With yesterday’s close of the Deferred Action for Childhood Arrivals (DACA) renewal period imposed by the Department of Homeland Security, I am proud to report on the work by students, staff and faculty at UNLV Law to help dreamers in Nevada.
U.S. Attorney General Jeff Sessions announced on September 5 that the Trump Administration plans to end the DACA program, and gave beneficiaries just one month to apply for renewals. Within a week, the UNLV Immigration Clinic had organized volunteers who were ready to help complete the DACA forms. Three student organizations, La Voz, Black Law Students Association, and Immigration Law Society, organized a community event on September 16 at which Rep. Ruben Kihuen spoke.
Over the course of the month, 65 law student volunteers were trained on DACA renewals, as well as six law school faculty and staff members. We want to thank Fileright.com for contributing access to their software, which allowed us to rapidly train dozens of volunteers and be ready within days to help DREAMers complete their applications.
Our volunteers took time out of their days to assist DACA recipients who needed help. As the deadline approached, students and staff at the law school stepped forward to help DACA recipients, in some cases with just an hour notice. In the course of this work, we met aspiring teachers, students working part-time to finance their educations, and professionals helping to build new industries in Southern Nevada. We met parents who are undocumented, but who nevertheless made sure to bring their children to renew their permits, so that they can stay in school.
Our most difficult conversations were with students who could not renew their permits, and who fear for their futures after DACA ends in March. As a professor, it is painful to tell students at my own university that I do not know if they will be able to pursue their careers after graduation. Like many others, I hope a political solution to this problem comes very soon.
In total, 61 people contacted us to make initial appointments. We were able to complete DACA renewal applications for 41 members of our community. We provided legal consultations for several others. With the help of private donations and our partners at the Progressive Leadership Alliance of Nevada and the Consulate of Mexico, we were also able to help many DACA recipients obtain financial assistance with the $495 filing fee.
Like many organizations in this state and nationwide, we were initially concerned that demand for our DACA services was lower than expected.

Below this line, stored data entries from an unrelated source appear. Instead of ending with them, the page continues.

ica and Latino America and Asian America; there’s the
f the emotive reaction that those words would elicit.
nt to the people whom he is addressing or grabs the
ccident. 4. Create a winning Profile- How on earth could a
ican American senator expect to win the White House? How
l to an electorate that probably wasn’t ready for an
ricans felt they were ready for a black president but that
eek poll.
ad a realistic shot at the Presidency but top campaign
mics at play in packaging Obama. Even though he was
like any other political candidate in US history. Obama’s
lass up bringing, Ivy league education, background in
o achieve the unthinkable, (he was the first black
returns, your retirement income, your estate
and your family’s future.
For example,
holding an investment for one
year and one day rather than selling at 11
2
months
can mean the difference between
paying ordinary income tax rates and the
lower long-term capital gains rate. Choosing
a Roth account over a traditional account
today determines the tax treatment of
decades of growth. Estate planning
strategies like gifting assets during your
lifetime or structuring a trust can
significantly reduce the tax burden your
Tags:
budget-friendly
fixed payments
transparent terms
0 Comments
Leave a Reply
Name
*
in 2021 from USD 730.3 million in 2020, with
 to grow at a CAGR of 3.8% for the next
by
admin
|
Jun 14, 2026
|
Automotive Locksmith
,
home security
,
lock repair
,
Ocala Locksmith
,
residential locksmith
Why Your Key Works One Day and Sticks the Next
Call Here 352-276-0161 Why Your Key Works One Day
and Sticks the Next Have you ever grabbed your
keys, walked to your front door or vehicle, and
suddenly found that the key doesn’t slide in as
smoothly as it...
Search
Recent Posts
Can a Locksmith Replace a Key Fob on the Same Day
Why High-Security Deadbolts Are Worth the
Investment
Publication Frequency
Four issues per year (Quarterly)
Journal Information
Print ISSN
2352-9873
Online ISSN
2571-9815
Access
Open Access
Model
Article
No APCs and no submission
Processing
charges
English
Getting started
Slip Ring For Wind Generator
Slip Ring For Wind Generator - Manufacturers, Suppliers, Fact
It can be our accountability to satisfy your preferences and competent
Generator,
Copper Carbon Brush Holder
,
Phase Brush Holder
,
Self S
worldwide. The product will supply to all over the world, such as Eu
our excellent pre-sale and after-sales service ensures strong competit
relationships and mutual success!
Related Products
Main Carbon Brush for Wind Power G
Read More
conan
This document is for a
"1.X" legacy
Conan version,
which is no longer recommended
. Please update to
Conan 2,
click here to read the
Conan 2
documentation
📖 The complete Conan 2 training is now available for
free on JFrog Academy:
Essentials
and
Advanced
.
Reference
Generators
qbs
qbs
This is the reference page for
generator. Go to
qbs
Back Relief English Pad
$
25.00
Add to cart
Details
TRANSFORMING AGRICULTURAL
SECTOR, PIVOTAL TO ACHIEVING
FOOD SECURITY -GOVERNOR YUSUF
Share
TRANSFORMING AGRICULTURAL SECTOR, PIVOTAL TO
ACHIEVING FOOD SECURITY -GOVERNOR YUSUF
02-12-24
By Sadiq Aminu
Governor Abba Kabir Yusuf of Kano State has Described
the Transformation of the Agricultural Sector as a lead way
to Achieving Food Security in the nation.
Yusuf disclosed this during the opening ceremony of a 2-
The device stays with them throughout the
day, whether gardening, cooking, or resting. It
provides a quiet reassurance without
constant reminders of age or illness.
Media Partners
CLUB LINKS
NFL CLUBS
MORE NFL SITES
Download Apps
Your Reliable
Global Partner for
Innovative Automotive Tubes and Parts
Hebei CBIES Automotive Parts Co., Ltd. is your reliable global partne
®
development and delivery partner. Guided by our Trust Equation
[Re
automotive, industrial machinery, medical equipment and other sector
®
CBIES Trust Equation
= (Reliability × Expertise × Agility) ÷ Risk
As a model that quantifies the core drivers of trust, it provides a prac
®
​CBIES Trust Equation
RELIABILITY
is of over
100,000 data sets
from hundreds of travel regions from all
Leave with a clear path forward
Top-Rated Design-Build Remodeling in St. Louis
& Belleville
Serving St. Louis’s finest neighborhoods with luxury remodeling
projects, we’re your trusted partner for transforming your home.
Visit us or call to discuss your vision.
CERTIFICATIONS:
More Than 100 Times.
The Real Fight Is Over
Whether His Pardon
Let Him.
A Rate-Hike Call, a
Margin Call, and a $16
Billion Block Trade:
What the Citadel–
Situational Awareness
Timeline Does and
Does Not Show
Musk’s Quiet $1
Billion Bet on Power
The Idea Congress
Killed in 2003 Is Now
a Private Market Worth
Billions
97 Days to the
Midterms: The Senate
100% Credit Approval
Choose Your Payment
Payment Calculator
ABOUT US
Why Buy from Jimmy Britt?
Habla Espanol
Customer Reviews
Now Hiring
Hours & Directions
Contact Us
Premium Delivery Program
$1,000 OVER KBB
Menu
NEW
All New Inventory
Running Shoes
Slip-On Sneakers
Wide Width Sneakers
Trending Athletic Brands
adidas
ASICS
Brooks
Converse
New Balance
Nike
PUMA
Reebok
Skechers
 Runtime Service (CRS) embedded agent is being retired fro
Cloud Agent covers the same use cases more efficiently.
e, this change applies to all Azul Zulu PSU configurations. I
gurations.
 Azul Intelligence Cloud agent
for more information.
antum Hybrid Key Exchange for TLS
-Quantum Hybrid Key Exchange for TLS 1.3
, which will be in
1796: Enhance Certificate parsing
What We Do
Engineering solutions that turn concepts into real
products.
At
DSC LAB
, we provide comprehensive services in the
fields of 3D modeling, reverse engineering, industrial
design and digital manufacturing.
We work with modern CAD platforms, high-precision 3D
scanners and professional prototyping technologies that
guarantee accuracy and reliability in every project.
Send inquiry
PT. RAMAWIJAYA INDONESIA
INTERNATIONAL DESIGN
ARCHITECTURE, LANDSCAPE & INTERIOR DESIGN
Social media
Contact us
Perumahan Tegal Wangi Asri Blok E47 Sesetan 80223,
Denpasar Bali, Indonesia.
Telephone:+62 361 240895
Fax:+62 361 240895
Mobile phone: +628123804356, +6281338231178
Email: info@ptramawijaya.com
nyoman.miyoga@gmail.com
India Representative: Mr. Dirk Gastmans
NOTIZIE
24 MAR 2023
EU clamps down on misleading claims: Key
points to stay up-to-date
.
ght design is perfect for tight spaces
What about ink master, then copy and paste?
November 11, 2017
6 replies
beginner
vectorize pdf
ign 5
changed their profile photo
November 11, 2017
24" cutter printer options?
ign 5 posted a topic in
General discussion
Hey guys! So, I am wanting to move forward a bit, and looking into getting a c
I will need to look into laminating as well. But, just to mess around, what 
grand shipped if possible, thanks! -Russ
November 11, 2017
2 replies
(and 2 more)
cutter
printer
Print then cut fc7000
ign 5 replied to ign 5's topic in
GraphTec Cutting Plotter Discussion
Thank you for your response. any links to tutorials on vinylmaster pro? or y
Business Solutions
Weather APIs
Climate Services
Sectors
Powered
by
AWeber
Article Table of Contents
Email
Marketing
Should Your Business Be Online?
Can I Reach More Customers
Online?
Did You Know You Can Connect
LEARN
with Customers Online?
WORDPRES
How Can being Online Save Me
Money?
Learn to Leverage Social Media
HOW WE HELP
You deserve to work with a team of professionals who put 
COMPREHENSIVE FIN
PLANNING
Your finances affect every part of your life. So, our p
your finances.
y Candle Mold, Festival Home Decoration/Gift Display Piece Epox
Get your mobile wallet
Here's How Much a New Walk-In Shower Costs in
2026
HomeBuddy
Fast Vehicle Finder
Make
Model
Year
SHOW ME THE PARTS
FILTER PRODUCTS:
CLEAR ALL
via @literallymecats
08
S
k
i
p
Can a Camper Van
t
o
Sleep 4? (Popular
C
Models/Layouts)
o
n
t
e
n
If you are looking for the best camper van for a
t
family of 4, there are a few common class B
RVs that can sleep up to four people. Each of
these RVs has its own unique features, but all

However, I am encouraged by national data showing that more than 75 percent of eligible recipients renewed their permits. While I certainly wish the number was higher, this is a fairly good response rate given that DACA recipients who needed to renew were given no written notice, had less than one month to respond, and had to find the money for a significant filing fee. This suggests that projects like ours succeeded in getting the word out about the DACA renewal process, and that many DREAMers were able to complete the process on their own.
I have never been prouder to be part of the UNLV Law community, nor more aware of how much work we have to do.